Informasi tersebut disampaikan oleh Kementerian Haji dan Umrah berdasarkan laporan dari KJRI Jeddah. Penindakan tidak hanya menyasar WNI, tetapi juga sejumlah warga negara asing lainnya yang diduga terlibat dalam praktik serupa.
Juru Bicara Kementerian Haji dan Umrah, Maria Assegaff, menegaskan bahwa pemerintah Indonesia mendukung penuh kebijakan pemerintah Arab Saudi dalam penertiban haji ilegal.
“Pemerintah Indonesia mendukung penuh kebijakan Arab Saudi, La Haj bila Tasrih, atau tidak ada haji tanpa izin resmi,” ujarnya dalam pernyataan, Selasa (6/5/2026).
Ia juga menegaskan bahwa apabila terdapat WNI yang terlibat dan harus menjalani proses hukum, maka sepenuhnya menjadi kewenangan otoritas Arab Saudi.
“Jika ada WNI yang menghadapi proses hukum, penanganannya sepenuhnya kami serahkan kepada otoritas hukum Arab Saudi. Pemerintah Indonesia tidak akan melakukan intervensi,” tegasnya.
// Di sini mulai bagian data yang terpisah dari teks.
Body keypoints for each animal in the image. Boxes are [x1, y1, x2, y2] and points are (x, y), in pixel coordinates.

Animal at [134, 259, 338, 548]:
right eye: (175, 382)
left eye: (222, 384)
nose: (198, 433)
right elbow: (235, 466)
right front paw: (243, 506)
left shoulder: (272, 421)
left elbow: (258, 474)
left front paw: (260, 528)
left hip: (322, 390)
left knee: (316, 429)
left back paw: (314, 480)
Maria menjelaskan, penindakan tidak hanya ditujukan kepada calon jemaah, tetapi juga kepada pihak-pihak yang mengorganisir, memfasilitasi, mempromosikan, atau mengambil keuntungan dari praktik haji ilegal tersebut.
Di dalam negeri, pemerintah juga telah membentuk Satgas Haji Ilegal yang melibatkan Kementerian Haji dan Umrah, Polri, serta Kementerian Imigrasi dan Pemasyarakatan. Satgas ini bertugas melakukan pencegahan di berbagai titik pemberangkatan strategis.
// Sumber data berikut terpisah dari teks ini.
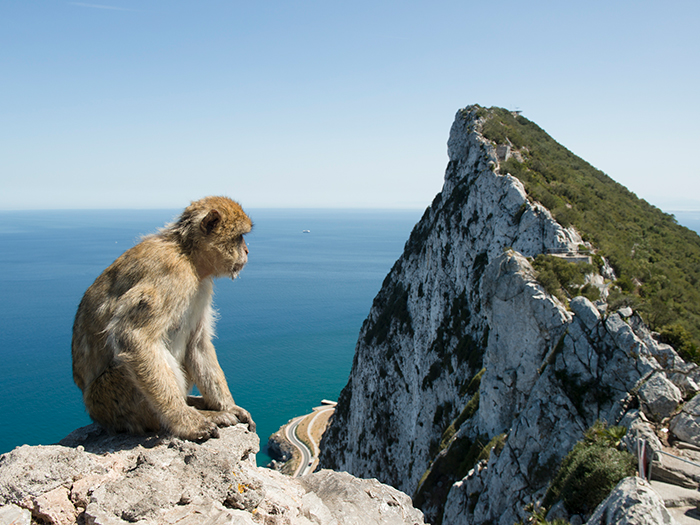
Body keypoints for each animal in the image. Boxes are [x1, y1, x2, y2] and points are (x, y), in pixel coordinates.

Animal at [71, 194, 256, 440]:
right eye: (239, 237)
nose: (247, 251)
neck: (187, 254)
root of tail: (96, 415)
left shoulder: (202, 287)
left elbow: (197, 344)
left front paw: (228, 406)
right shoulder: (171, 273)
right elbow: (133, 336)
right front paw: (187, 423)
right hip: (111, 397)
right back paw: (195, 413)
“Operasi Satgas Haji Ilegal telah menggagalkan sejumlah keberangkatan yang diduga terkait haji ilegal. Ini bentuk kehadiran negara untuk melindungi masyarakat dari penipuan dan eksploitasi berkedok keberangkatan haji,” jelas Maria.
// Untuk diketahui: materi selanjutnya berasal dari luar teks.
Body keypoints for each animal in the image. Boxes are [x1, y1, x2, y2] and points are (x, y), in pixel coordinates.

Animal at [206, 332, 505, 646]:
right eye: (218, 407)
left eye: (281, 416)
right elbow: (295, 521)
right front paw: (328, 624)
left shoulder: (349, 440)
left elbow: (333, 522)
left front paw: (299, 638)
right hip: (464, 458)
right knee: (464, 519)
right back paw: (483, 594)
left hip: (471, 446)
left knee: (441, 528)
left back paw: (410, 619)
Pemerintah pun mengimbau masyarakat agar tidak tergiur tawaran berhaji tanpa antre melalui jalur ilegal.
Selain berisiko merugikan secara finansial, praktik tersebut juga dapat berujung pada sanksi pidana, deportasi, hingga larangan masuk ke Arab Saudi selama maksimal 10 tahun.
Sementara itu, hingga hari ke-15 penyelenggaraan ibadah haji 1447 H/2026 M, pelaksanaan haji dilaporkan berjalan lancar, tertib, dan terkendali.
Berdasarkan data hingga 4 Mei 2026, sebanyak 229 kloter dengan total 89.051 jemaah dan 912 petugas telah diberangkatkan ke Tanah Suci. Dari jumlah tersebut, 219 kloter dengan 85.039 jemaah dan 873 petugas telah tiba di Madinah.
Selanjutnya, 68 kloter dengan 26.037 jemaah dan 272 petugas telah bergerak menuju Makkah untuk melaksanakan umrah wajib dan mempersiapkan diri menghadapi puncak ibadah haji.
Dari sisi kesehatan, tercatat 10.746 jemaah menjalani rawat jalan, 139 jemaah dirujuk ke Klinik Kesehatan Haji Indonesia (KKHI), serta 208 jemaah dirujuk ke rumah sakit di Arab Saudi, dengan 76 orang masih dalam perawatan.
“Proses pemberangkatan, kedatangan, dan pergerakan jemaah terus dalam pendampingan petugas di seluruh titik layanan. Semua dilakukan untuk memastikan kenyamanan, keamanan, dan keselamatan jemaah,” pungkas Maria.